**Problem:** The answer required is how many lines of the following entries contain the word "from", with no other words.

(Saved entries)
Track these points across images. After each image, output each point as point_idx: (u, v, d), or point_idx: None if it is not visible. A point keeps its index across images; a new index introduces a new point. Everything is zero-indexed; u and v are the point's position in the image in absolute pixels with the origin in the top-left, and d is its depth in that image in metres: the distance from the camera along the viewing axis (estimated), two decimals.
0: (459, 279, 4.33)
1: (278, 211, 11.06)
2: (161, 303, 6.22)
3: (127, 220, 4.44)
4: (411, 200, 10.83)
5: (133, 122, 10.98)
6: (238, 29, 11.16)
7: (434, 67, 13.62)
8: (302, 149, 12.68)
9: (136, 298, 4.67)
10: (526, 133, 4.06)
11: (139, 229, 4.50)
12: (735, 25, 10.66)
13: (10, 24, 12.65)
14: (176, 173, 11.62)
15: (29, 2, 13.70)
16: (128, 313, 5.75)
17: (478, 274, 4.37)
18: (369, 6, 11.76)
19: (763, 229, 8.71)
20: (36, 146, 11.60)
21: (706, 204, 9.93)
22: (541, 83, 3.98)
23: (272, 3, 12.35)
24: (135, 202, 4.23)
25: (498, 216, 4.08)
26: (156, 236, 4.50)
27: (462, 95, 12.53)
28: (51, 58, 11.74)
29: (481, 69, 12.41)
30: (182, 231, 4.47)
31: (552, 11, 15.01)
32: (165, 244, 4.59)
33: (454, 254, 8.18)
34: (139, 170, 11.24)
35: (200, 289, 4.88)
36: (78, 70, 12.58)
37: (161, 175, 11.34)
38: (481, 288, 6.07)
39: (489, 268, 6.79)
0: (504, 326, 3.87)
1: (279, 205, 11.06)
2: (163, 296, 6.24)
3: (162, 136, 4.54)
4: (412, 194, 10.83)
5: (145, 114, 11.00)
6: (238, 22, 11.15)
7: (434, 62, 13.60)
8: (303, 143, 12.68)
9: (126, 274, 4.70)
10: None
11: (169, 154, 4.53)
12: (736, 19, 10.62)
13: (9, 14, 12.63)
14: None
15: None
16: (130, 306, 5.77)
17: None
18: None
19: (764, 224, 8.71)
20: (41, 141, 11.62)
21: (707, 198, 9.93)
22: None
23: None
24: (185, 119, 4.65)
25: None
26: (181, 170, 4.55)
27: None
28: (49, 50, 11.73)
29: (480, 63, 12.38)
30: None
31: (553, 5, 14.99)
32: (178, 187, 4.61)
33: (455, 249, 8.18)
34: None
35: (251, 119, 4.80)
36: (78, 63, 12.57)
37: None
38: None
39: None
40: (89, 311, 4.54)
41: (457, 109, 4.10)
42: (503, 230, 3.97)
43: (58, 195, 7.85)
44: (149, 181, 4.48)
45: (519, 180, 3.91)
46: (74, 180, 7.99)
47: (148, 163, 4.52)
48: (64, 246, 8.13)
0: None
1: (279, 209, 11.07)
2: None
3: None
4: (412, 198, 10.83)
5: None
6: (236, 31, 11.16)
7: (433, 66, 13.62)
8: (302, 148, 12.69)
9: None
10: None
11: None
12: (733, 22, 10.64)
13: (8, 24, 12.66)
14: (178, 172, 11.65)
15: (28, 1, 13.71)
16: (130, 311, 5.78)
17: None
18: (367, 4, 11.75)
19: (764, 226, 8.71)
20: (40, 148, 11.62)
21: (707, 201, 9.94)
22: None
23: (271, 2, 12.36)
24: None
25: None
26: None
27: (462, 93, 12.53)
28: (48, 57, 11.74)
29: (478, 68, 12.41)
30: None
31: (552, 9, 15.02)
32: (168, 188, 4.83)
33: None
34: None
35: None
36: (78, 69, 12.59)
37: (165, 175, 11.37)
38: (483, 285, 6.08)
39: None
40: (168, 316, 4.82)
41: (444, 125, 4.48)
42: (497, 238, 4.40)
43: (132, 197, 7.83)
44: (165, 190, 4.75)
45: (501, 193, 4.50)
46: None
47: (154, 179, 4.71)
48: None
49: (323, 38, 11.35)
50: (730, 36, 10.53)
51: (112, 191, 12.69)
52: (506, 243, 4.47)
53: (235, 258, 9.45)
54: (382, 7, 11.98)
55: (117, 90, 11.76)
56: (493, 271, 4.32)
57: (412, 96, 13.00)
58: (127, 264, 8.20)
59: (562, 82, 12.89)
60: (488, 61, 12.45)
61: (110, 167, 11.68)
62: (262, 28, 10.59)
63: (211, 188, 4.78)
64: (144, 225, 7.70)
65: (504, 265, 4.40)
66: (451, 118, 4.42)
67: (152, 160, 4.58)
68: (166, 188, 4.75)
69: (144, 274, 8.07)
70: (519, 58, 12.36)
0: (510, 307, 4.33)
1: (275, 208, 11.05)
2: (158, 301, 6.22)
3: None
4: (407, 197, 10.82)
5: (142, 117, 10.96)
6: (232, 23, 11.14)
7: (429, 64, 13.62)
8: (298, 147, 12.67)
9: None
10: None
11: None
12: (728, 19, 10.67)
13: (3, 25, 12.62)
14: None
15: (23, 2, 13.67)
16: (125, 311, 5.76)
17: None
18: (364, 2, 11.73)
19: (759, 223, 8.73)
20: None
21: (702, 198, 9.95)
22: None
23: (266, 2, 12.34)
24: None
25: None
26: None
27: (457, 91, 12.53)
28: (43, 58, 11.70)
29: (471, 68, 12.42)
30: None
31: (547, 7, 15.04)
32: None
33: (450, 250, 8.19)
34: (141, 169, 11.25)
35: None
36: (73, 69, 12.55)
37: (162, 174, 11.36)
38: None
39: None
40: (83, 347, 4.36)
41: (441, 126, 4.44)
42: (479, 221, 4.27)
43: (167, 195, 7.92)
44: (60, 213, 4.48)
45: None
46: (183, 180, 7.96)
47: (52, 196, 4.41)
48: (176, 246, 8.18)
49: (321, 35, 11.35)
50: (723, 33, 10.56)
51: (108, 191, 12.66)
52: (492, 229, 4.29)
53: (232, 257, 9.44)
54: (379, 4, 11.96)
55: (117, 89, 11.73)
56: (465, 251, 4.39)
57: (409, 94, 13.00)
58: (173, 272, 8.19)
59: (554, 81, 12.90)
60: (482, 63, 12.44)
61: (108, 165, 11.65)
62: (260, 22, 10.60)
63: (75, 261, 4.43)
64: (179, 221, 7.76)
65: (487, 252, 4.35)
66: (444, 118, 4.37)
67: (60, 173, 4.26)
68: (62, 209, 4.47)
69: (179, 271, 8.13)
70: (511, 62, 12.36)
---
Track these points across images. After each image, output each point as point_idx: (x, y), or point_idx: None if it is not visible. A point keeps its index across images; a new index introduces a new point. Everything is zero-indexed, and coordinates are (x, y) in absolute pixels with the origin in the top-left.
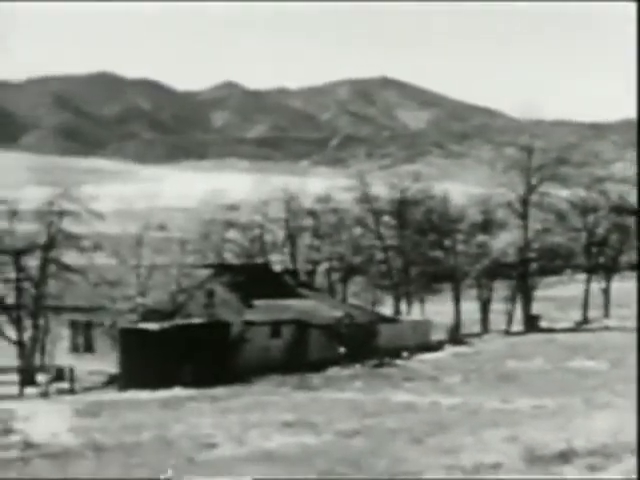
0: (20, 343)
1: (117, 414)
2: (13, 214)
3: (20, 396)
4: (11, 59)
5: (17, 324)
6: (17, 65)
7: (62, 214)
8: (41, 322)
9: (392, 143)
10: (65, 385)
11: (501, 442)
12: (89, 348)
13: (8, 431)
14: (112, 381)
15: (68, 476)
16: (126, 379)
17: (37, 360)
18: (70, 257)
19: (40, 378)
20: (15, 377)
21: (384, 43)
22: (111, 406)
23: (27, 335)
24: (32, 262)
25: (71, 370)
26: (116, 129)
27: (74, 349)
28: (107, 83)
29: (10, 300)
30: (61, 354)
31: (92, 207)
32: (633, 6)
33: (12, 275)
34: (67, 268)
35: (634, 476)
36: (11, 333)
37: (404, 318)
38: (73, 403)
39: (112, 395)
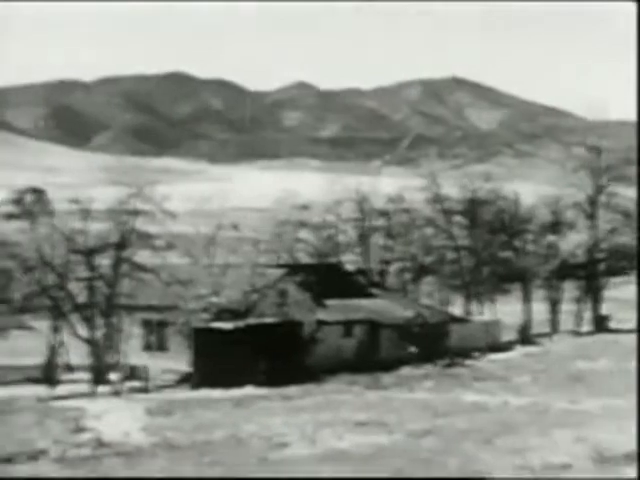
--
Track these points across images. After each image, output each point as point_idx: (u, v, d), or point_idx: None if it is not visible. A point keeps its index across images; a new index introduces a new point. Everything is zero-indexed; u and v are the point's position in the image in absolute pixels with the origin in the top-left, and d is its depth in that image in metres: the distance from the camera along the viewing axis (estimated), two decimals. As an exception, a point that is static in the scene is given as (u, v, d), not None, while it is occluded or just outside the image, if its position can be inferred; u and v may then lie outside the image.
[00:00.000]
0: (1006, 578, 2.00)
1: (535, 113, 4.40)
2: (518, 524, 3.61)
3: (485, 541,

**Answer below:** 2